> Задание: Какие профессии названы в очерке о «Трехгорной мануфактуре» ниже среди работниц, которых автор сумела хорошо узнать?

> Текст:
┌────────
Содержание материала

 

ЛЮДМИЛА УВАРОВА

ЛЕНИНСКАЯ ЭСТАФЕТА

Уже много лет подряд бываю я на комбинате «Трехгорная мануфактура», пишу очерки о ее передовых производственниках. Писать о людях — значит близко знакомиться с ними, входить в их жизнь, в их интересы, вникать в их мысли и чувства.

Я радовалась тому, что сумела хорошо узнать многих ткачих, прядильщиц, красильщиц. И они узнали меня и доверились мне.

Мы встречались и в нерабочее время. Я бывала у них дома, иногда мы вместе посещали Дом культуры, клуб, ходили в кино. Из этого близкого знакомства родились мои книги о трехгорцах: «Продолжение следует» и «Старшая сестра».

Еще работая над этими повестями, я читала им отрывки, и они узнавали в их героях многих рабочих-трехгорцев, своих товарищей по труду, и поправляли меня, если замечали неточности.

По сей день храню я большую искреннюю благодарность старой работнице О. Тавровской, которую все на «Трехгорке», от мала до велика, звали просто «тетя Оня».

Многое помогла мне тетя Оня понять, многое подсказала!

Какие-то черты этой смуглолицей, широкой кости, с гладко зачесанными седеющими волосами женщины, волевой, мужественной и сердечной, золотой работницы, отразились в образе тети Нюши из моей повести «Продолжение следует».

Тетя Оня сохранила превосходную память. Она помнит баррикады на улицах Красной Пресни, храпящие конские морды над головами людей, восставших против царского произвола в незабываемом девятьсот пятом году, беспощадные нагайки казаков. И, подходя со мной к мраморной доске, установленной на фабричном дворе, на которой золотом высечены имена борцов за свободу, она вспоминала о каждом из тех, кто сложил свою голову за счастье грядущих поколений.

Она мне рассказала о приезде на «Трехгорку» Владимира Ильича Ленина. Он выступал на собрании трехгорцев (тогда предприятие называлось еще Прохоровской мануфактурой) 6 ноября 1921 года. Он сказал им:

«Четыре года дали нам осуществление невиданного чуда: голодная, слабая, полуразрушенная страна победила своих врагов — могущественные капиталистические страны.

Мы завоевали себе невиданное, никем не предвиденное твердое международное положение. Теперь остается еще громадная задача — наладить народное хозяйство. Все, чего мы достигли, показывает, что мы опираемся на самую чудесную в мире силу — на силу рабочих и крестьян. Это дает нам уверенность, что следующую годовщину мы встретим под знаком победы на фронте труда».

Самая чудесная в мире сила!.. Эти ленинские слова я вспоминаю каждый раз, когда бываю на «Трехгорке», вижу, как трудятся ее рабочие, какими интересами живут, как год от года одерживают все новые победы на фронте труда, о которых в день четвертой годовщины Октябрьской революции Ленин мог говорить трехгорцам как о деле будущего.
└────────
> Сохранённые строки данных:
┌────────
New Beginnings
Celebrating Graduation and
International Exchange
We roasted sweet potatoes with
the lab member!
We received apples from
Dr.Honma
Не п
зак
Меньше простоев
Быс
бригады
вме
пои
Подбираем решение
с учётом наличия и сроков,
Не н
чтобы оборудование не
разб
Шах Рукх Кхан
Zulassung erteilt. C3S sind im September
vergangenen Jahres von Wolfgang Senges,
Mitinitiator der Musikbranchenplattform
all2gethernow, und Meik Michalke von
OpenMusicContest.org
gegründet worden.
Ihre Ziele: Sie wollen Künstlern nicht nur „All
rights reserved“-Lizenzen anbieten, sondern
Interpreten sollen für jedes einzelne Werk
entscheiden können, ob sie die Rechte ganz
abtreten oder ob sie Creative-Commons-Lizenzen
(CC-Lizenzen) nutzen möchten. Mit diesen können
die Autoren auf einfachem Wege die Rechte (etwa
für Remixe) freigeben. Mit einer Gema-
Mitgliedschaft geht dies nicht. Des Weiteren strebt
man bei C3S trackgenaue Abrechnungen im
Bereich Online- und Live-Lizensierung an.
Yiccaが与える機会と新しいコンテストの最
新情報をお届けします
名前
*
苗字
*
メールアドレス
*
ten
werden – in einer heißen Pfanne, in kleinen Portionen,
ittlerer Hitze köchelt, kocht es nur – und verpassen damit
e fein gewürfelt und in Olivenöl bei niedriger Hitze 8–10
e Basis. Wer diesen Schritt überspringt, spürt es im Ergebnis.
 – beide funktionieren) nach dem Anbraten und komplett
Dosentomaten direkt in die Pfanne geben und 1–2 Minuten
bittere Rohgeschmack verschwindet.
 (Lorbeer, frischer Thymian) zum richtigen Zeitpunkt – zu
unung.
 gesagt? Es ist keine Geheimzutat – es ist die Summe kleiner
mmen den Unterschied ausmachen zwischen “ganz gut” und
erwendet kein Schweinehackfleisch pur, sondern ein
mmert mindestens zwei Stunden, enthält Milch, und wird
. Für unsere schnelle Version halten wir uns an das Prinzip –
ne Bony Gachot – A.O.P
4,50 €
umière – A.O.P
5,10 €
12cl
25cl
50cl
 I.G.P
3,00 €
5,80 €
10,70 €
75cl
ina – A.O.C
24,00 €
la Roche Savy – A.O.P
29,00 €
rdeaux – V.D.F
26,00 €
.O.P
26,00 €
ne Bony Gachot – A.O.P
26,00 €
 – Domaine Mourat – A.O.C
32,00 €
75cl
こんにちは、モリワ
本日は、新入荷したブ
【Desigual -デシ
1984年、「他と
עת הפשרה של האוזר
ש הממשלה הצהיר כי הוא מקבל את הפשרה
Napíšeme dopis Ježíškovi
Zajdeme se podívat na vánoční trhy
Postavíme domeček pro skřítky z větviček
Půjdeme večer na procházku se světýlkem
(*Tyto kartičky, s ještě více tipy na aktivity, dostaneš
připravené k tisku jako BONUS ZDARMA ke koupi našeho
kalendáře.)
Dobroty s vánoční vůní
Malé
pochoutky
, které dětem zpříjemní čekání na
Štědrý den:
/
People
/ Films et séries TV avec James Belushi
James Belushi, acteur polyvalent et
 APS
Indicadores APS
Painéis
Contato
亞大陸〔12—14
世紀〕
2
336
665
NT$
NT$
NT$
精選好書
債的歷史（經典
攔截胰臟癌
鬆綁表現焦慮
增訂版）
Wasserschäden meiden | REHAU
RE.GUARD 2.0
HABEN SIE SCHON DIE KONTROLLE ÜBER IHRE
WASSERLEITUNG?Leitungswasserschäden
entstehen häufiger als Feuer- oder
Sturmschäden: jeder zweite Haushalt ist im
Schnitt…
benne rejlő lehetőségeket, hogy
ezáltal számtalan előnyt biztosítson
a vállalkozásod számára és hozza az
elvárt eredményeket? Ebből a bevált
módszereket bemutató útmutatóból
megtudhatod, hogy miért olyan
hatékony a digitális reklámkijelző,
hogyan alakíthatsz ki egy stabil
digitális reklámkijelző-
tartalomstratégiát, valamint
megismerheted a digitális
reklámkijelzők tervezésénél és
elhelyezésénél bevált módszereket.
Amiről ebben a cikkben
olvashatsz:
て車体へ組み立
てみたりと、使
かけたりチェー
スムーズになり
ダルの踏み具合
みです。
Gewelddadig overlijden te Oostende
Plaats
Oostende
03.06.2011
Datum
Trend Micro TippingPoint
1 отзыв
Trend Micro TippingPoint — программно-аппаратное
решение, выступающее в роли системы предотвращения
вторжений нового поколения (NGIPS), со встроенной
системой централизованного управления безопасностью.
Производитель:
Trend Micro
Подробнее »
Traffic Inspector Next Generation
└────────
> Ответ: Ткачихи, прядильщицы, красильщицы.